Chowla and Hartung, An "exact" formula for the $n$th Bernoulli number, Acta Arithmetica 22 (1972) 113-115, give the following formula, quoted in Comtet, Advanced Combinatorics: Let $$\phi_n={2(2^{2n}-1)(2n)!\over2^{2n-1}\pi^{2n}}\sum_{k=1}^{3n}k^{-2n}$$ and write $[x]$ for the greatest integer not exceeding $x$. Then $$B_{2n}=(-1)^{n-1}{1+[\phi_n]\over2(2^{2n}-1)}$$

You might also want to look at the paper, Kevin J. McGown, Computing Bernoulli numbers quickly.

My friend, David Harvey, at UNSW, may be the current record holder for fast computation of Bernoulli numbers for large values of $n$. See Richard P. Brent and David Harvey, Fast computation of Bernoulli, Tangent and Secant numbers; see also A multimodular algorithm for computing Bernoulli numbers, Math. Comp. 79 (2010), no. 272, 2361–2370. MR 2684369 (2011h:11019)

Note: I've corrected an error I made in copying the formula out of Comtet.

Answer 4

A straightforward method for generating the Bernoulli numbers is the Akiyama-Tanigawa algorithm.

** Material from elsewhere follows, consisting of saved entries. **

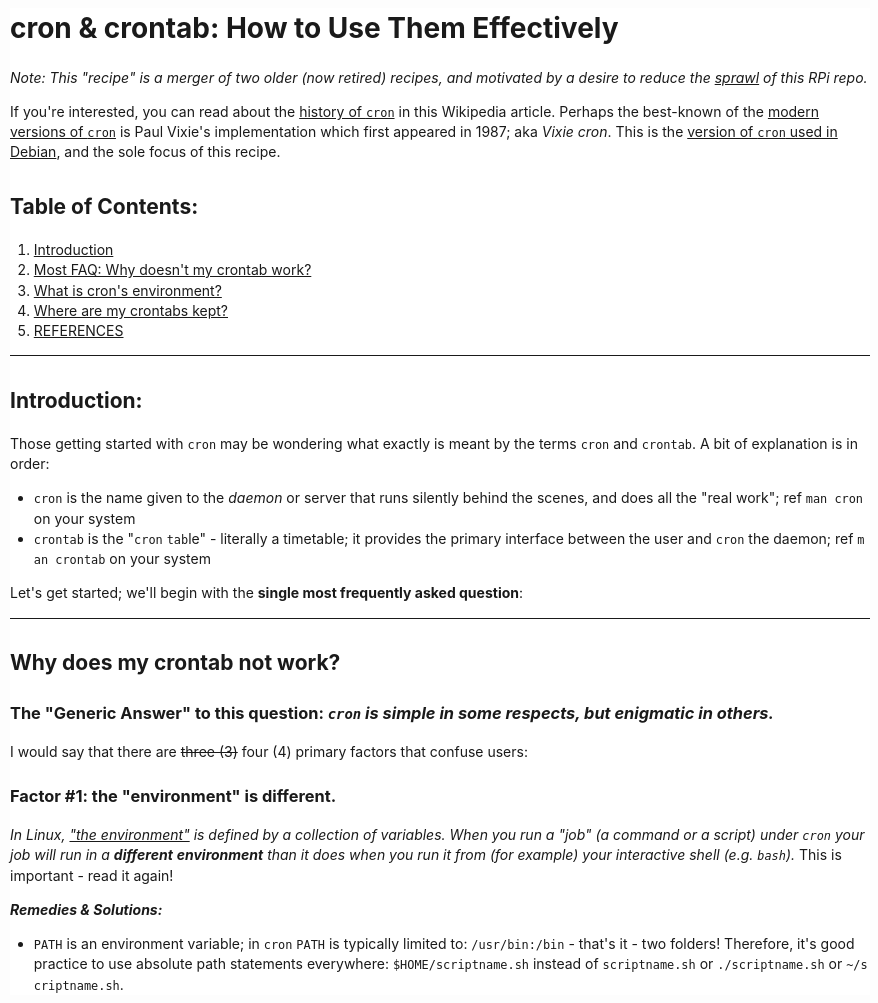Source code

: # cron & crontab: How to Use Them Effectively

*Note: This "recipe" is a merger of two older (now retired) recipes, and motivated by a desire to reduce the [sprawl](https://www.merriam-webster.com/dictionary/sprawl) of this RPi repo.* 

If you're interested, you can read about the [history of `cron`](https://en.wikipedia.org/wiki/Cron#History) in this Wikipedia article. Perhaps the best-known of the [modern versions of `cron`](https://en.wikipedia.org/wiki/Cron#Modern_versions) is Paul Vixie's implementation which first appeared in 1987; aka *Vixie cron*. This is the [version of `cron` used in Debian](https://wiki.debian.org/cron), and the sole focus of this recipe. 

## Table of Contents: 

1. [Introduction](#introduction) 
2. [Most FAQ: Why doesn't my crontab work?](#why-does-my-crontab-not-work) 
3. [What is cron's environment?](#what-is-the-cron-environment) 
4. [Where are my crontabs kept?](#where-are-my-crontabs-kept) 
5. [REFERENCES](#references) 

---

## Introduction:

Those getting started with `cron` may be wondering what exactly is meant by the terms `cron` and `crontab`. A bit of explanation is in order: 

* `cron` is the name given to the *daemon* or server that runs silently behind the scenes, and does all the "real work"; ref `man cron` on your system 
* `crontab` is the "`cron` `tab`le" - literally a timetable; it provides the primary interface between the user and `cron` the daemon; ref `man crontab` on your system

Let's get started; we'll begin with the **single most frequently asked question**:

---

## Why does my crontab not work?

### **The "Generic Answer"** to this question: **_`cron` is simple in some respects, but enigmatic in others._**

I would say that there are <s>three (3)</s> four (4) primary factors that confuse users:

### Factor #1: the "environment" is different.

*In Linux, ["the environment"](https://www.tutorialspoint.com/unix/unix-environment.htm) is defined by a collection of variables. When you run a "job" (a command or a script) under `cron` your job will run in a **different** **environment** than it does when you run it from (for example) your interactive shell (e.g. `bash`).* This is important - read it again!  

***Remedies & Solutions:***

- `PATH` is an environment variable; in `cron` `PATH` is typically limited to: `/usr/bin:/bin` - that's it - two folders! Therefore, it's good practice to use absolute path statements everywhere: `$HOME/scriptname.sh` instead of `scriptname.sh` or `./scriptname.sh` or `~/scriptname.sh`.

The algorithm goes like this:

Start with the $0$-th row $1, \frac12, \frac13, \frac14 \ldots$ and define the first row by $$1\cdot(1−\frac12), 2\cdot(\frac12 - \frac13), 3\cdot(\frac13 - \frac14) \ldots$$ which produces the sequence $\frac12, \frac13, \frac14, \cdots$. Then define the next row by $$1\cdot(\frac12 - \frac13), 2\cdot(\frac13-\frac14), 3\cdot(\frac14-\frac15), \ldots$$ thus giving $\frac16, \frac16 \frac3{20}, \ldots $ as the second row. In general, denoting the $m$-th ( $m = 0, 1, 2, \ldots$) number in the $n$-th ($ n = 0, 1, 2, \ldots$) row by $a_{n,m}$, the $m$-th number in the $(n + 1)$-st row $a_{n+1,m}$ is determined recursively by $a_{n+1,m} = (m + 1) \cdot (a_{n,m} − a_{n,m+1})$. Then [...] the $0$-th component $a_{n,0}$ of each row (the “leading diagonal”) is just the $n$-th Bernoulli numbers $B_n$

The algorithm's output looks like:

and produces a value of $B_1 = \frac12$ in accordance with Bernoulli's derivation - the modern standard being $B_1 = -\frac12$.